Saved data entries
+ + +
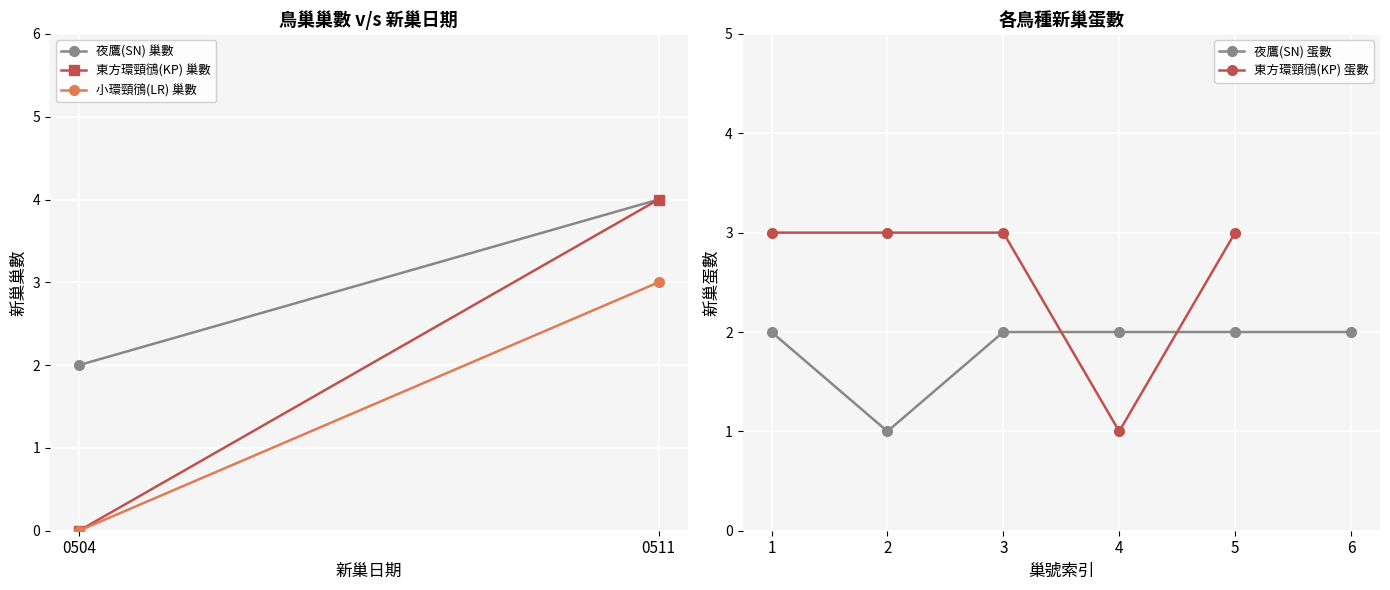

True or false: 夜鷹(SN) 蛋數 has more than 2 points higher than both neighbors.

False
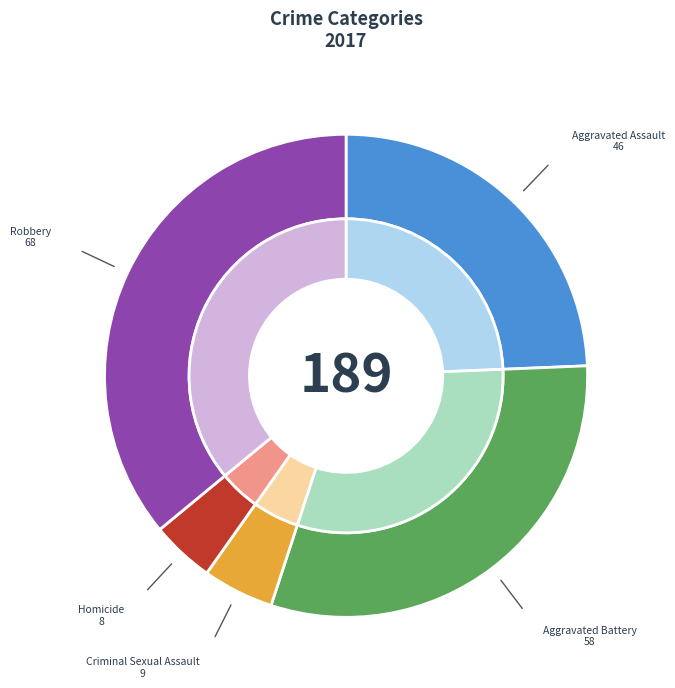

True or false: Aggravated Battery accounts for 37% of the total.

False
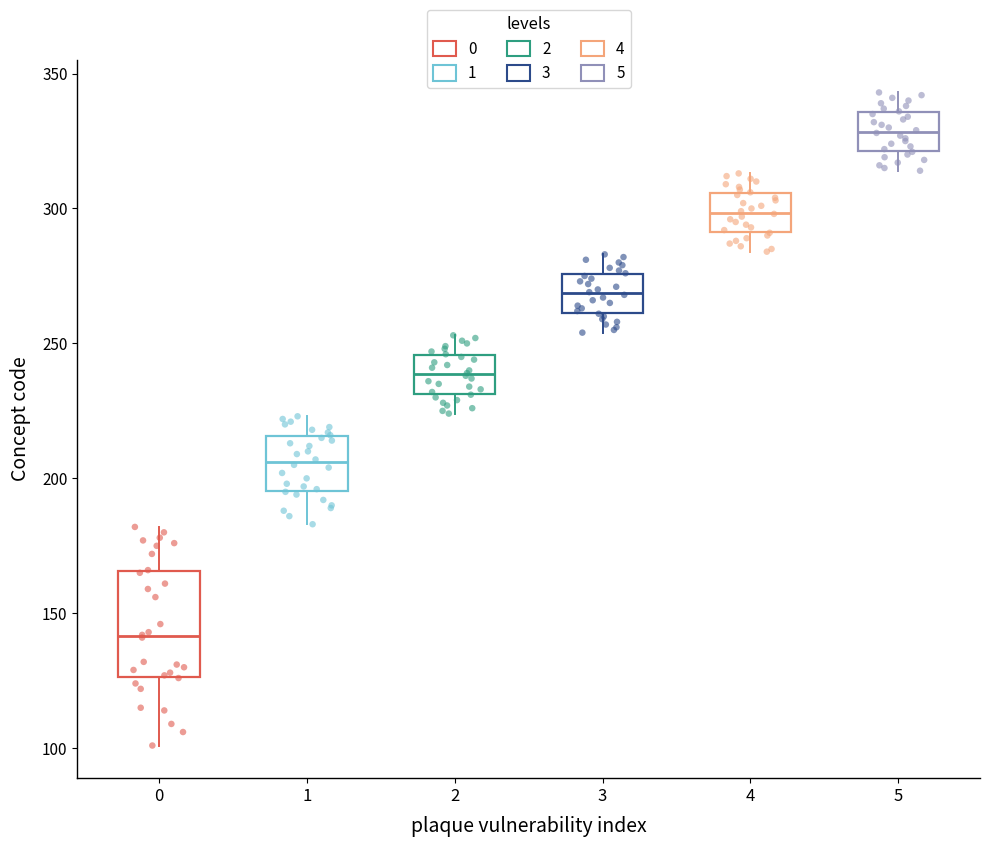

Where does the lower whisker of the box at x = 5 end on the y-axis? The values are not printed on the chart, so give them approximately, as read against the axis.

315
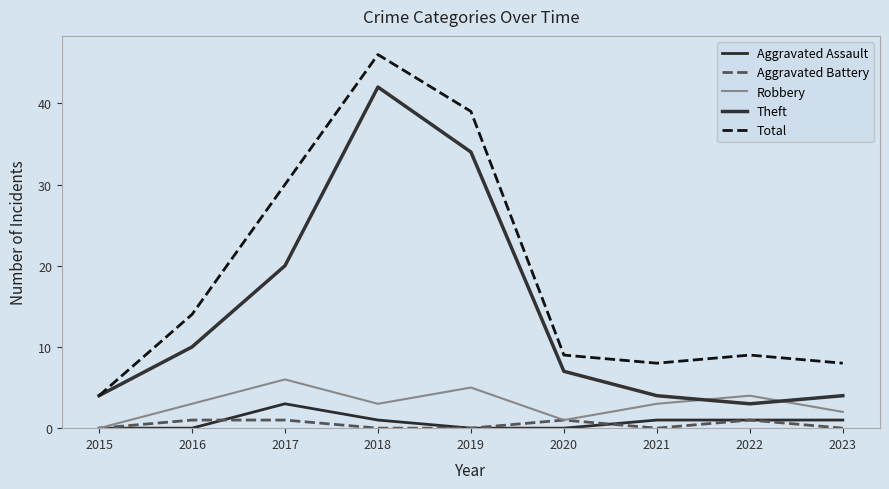

How many interior local valleys does the Robbery series have?

2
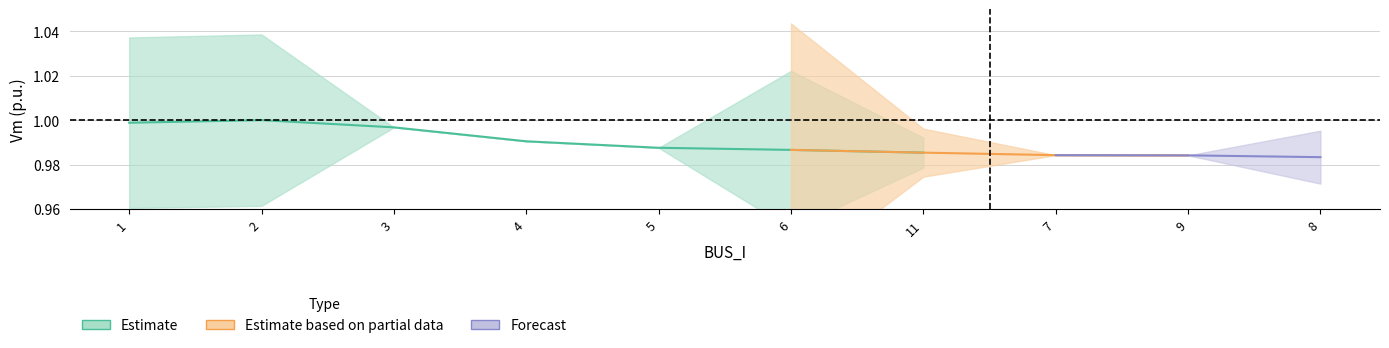

The value of Pd at 5 is 0.0. True or false?

False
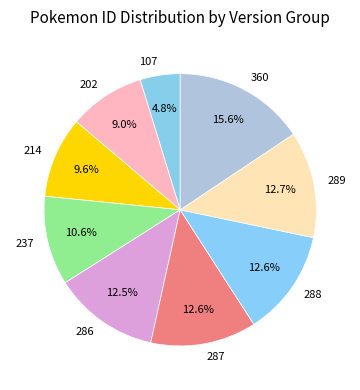

Which slice is the smallest?

107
+ + +
Copy out every entry above word for word, leaving out the pictures.

True or false: 夜鷹(SN) 蛋數 has more than 2 points higher than both neighbors.

False

True or false: Aggravated Battery accounts for 37% of the total.

False

Where does the lower whisker of the box at x = 5 end on the y-axis? The values are not printed on the chart, so give them approximately, as read against the axis.

315

How many interior local valleys does the Robbery series have?

2

The value of Pd at 5 is 0.0. True or false?

False

Which slice is the smallest?

107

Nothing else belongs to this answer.